*** Block opens ***

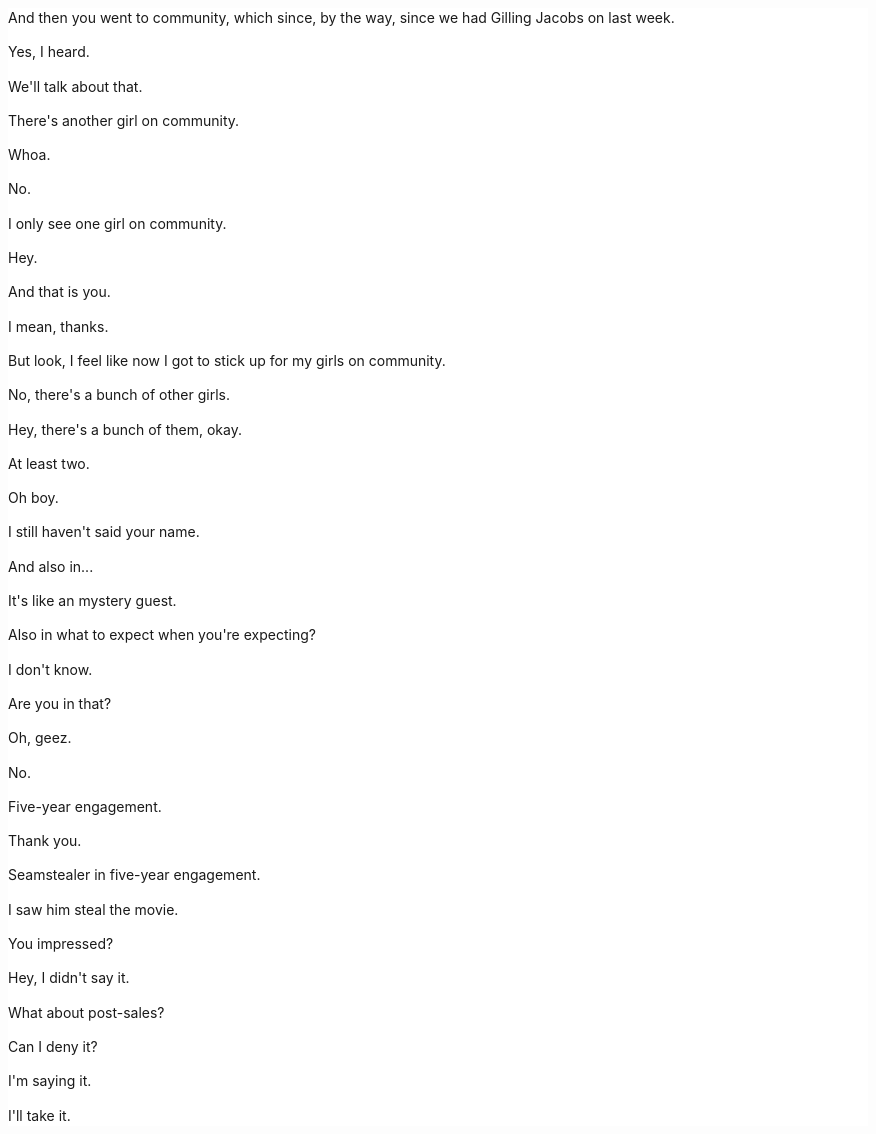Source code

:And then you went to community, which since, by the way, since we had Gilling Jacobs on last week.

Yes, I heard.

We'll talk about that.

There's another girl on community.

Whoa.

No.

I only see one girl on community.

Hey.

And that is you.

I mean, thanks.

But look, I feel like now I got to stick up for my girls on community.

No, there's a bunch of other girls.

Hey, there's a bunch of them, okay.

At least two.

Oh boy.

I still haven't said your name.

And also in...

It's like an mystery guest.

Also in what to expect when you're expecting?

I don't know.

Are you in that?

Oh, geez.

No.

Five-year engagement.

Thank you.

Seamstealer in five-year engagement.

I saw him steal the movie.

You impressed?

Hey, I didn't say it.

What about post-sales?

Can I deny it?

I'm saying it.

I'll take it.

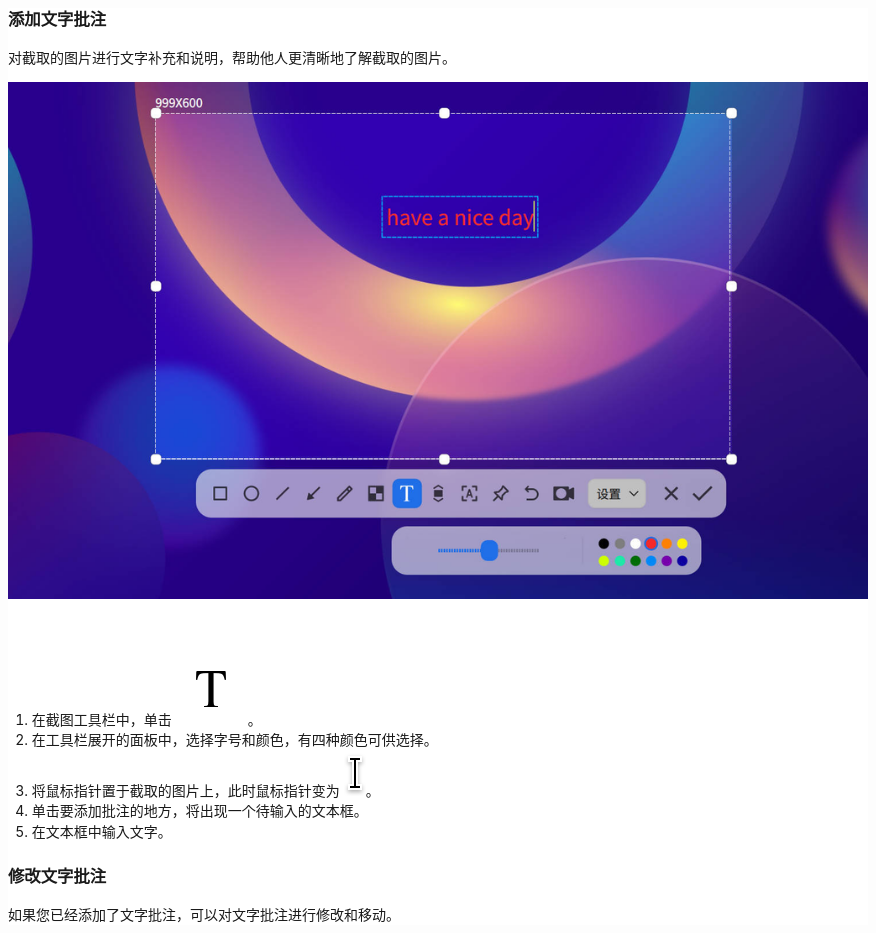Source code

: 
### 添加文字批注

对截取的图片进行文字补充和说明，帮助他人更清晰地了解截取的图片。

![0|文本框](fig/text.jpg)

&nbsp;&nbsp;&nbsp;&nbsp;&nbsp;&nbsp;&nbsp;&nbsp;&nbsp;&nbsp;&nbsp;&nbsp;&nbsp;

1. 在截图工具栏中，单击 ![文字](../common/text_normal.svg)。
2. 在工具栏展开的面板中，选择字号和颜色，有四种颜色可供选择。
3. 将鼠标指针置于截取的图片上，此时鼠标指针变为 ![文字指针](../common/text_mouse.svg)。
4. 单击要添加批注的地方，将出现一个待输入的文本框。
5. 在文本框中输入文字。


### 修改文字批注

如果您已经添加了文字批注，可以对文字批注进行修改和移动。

*** Block closes ***

Copy out the text of every record above word for word, without changing anything, and leave the pictures out of your answer.

| Solution |
Source code

:And then you went to community, which since, by the way, since we had Gilling Jacobs on last week.

Yes, I heard.

We'll talk about that.

There's another girl on community.

Whoa.

No.

I only see one girl on community.

Hey.

And that is you.

I mean, thanks.

But look, I feel like now I got to stick up for my girls on community.

No, there's a bunch of other girls.

Hey, there's a bunch of them, okay.

At least two.

Oh boy.

I still haven't said your name.

And also in...

It's like an mystery guest.

Also in what to expect when you're expecting?

I don't know.

Are you in that?

Oh, geez.

No.

Five-year engagement.

Thank you.

Seamstealer in five-year engagement.

I saw him steal the movie.

You impressed?

Hey, I didn't say it.

What about post-sales?

Can I deny it?

I'm saying it.

I'll take it.

Source code

: 
### 添加文字批注

对截取的图片进行文字补充和说明，帮助他人更清晰地了解截取的图片。

![0|文本框](fig/text.jpg)

&nbsp;&nbsp;&nbsp;&nbsp;&nbsp;&nbsp;&nbsp;&nbsp;&nbsp;&nbsp;&nbsp;&nbsp;&nbsp;

1. 在截图工具栏中，单击 ![文字](../common/text_normal.svg)。
2. 在工具栏展开的面板中，选择字号和颜色，有四种颜色可供选择。
3. 将鼠标指针置于截取的图片上，此时鼠标指针变为 ![文字指针](../common/text_mouse.svg)。
4. 单击要添加批注的地方，将出现一个待输入的文本框。
5. 在文本框中输入文字。


### 修改文字批注

如果您已经添加了文字批注，可以对文字批注进行修改和移动。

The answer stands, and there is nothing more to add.